= Task brief =
Begin at the line below that holds "Inquilino ou Proprietário: Quem Paga as" and end at the line that holds "Abril, Pago de", transcribing each line exactly and skipping any picture.

Data for this exercise section start

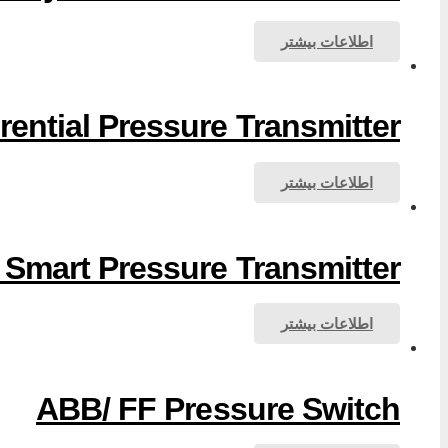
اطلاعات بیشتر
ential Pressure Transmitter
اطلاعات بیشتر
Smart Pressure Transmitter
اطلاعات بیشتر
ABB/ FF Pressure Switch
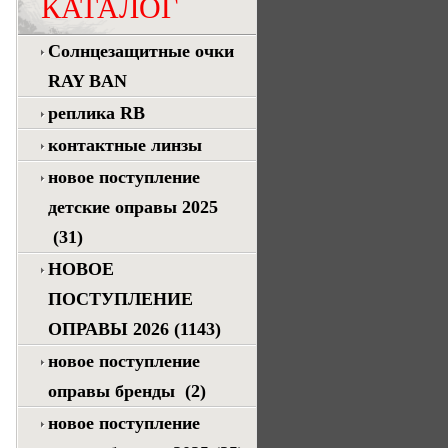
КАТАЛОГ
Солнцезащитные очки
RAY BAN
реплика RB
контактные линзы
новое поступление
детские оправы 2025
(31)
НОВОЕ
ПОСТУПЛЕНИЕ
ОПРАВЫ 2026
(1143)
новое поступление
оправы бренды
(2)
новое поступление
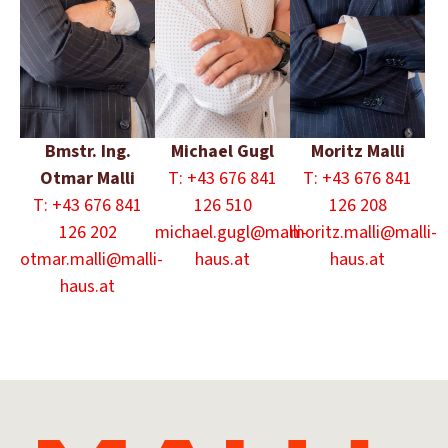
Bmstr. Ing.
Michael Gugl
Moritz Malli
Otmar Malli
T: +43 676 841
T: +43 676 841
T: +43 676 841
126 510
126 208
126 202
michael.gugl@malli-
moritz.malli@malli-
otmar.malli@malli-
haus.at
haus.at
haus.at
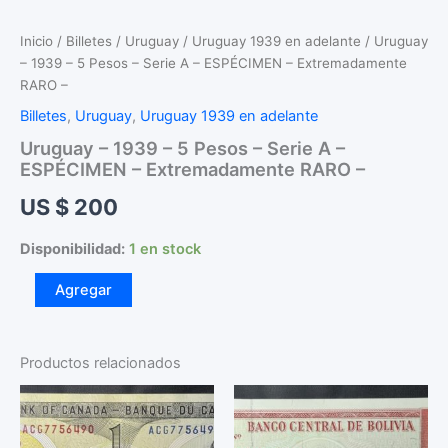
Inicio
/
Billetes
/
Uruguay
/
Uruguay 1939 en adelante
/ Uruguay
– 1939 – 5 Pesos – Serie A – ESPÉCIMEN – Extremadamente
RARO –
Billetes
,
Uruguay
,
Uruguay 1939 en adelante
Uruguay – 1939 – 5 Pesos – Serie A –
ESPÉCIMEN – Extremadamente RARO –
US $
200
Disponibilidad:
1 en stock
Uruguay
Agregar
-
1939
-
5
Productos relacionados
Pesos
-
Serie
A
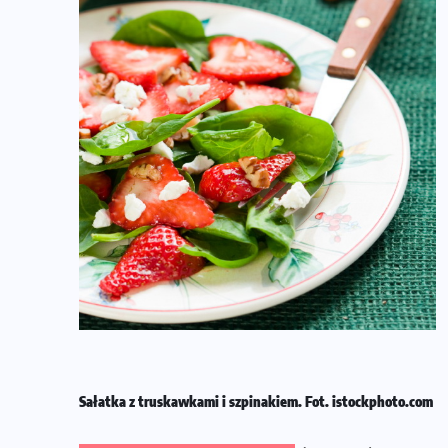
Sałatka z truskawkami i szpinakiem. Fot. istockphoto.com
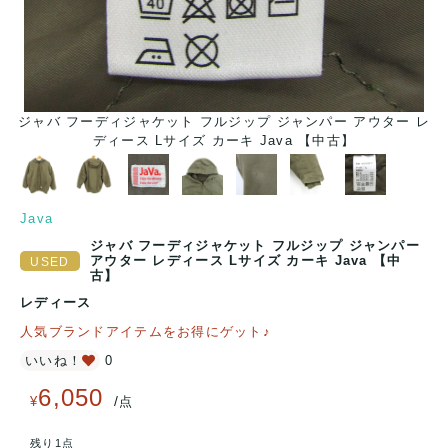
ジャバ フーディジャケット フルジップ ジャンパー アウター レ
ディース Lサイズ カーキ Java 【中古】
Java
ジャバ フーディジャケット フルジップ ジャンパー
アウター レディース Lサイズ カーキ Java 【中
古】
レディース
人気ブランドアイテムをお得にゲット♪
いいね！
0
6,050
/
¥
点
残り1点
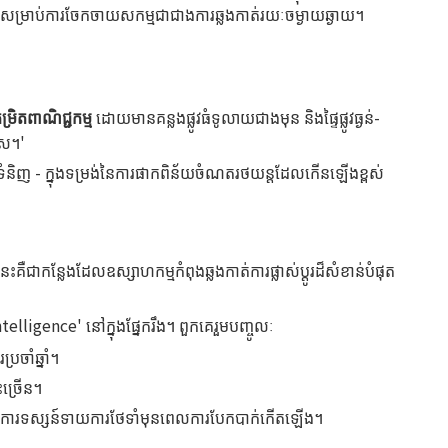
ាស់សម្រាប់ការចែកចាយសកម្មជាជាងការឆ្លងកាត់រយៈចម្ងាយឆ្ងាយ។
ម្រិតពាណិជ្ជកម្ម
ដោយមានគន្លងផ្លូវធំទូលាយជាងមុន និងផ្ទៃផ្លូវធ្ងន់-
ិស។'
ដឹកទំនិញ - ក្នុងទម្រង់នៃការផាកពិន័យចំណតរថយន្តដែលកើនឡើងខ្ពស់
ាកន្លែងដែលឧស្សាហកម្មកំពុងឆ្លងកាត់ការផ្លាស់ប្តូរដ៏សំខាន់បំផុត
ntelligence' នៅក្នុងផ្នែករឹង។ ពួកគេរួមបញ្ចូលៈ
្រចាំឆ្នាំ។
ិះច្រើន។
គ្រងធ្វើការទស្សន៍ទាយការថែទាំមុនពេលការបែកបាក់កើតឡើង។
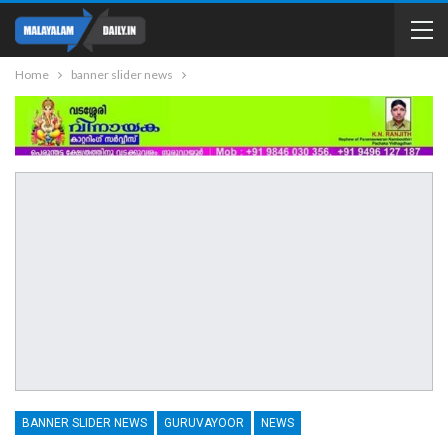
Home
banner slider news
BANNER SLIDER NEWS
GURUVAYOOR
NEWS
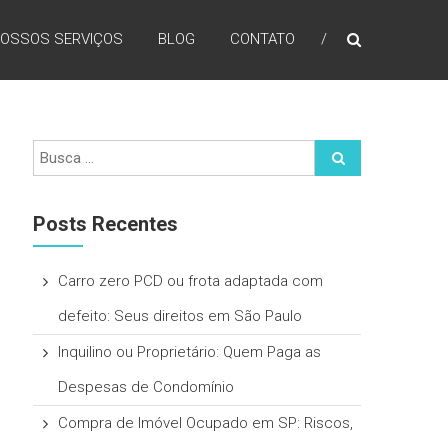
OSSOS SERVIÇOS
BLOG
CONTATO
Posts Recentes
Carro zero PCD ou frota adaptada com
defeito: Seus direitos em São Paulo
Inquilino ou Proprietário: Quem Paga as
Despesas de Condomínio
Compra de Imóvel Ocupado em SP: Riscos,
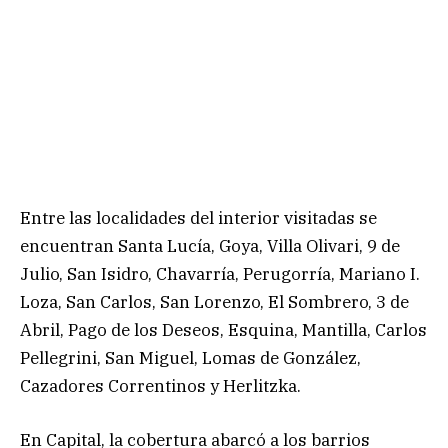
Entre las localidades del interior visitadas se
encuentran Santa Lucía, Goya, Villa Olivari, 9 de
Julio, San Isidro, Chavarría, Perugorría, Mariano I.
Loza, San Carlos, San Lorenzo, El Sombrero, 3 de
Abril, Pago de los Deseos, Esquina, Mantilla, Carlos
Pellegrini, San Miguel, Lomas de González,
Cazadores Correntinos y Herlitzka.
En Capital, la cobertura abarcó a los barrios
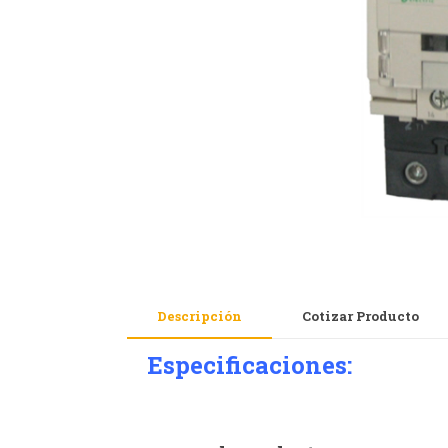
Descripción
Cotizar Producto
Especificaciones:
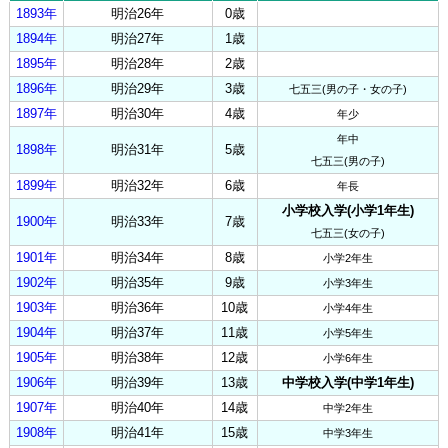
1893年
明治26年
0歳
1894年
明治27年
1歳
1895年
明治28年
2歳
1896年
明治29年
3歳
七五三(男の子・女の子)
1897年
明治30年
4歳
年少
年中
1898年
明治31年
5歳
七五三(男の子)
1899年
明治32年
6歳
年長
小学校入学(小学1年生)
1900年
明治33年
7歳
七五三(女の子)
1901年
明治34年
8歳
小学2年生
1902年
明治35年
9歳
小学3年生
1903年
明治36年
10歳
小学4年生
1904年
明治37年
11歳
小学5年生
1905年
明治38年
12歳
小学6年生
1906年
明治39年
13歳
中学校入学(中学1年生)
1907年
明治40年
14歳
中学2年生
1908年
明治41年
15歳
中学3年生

Data for this exercise section end

= Solution =
Inquilino ou Proprietário: Quem Paga as
Despesas de Condomínio
Compra de Imóvel Ocupado em SP: Riscos,
Entre las localidades del interior visitadas se
encuentran Santa Lucía, Goya, Villa Olivari, 9 de
Julio, San Isidro, Chavarría, Perugorría, Mariano I.
Loza, San Carlos, San Lorenzo, El Sombrero, 3 de
Abril, Pago de los Deseos, Esquina, Mantilla, Carlos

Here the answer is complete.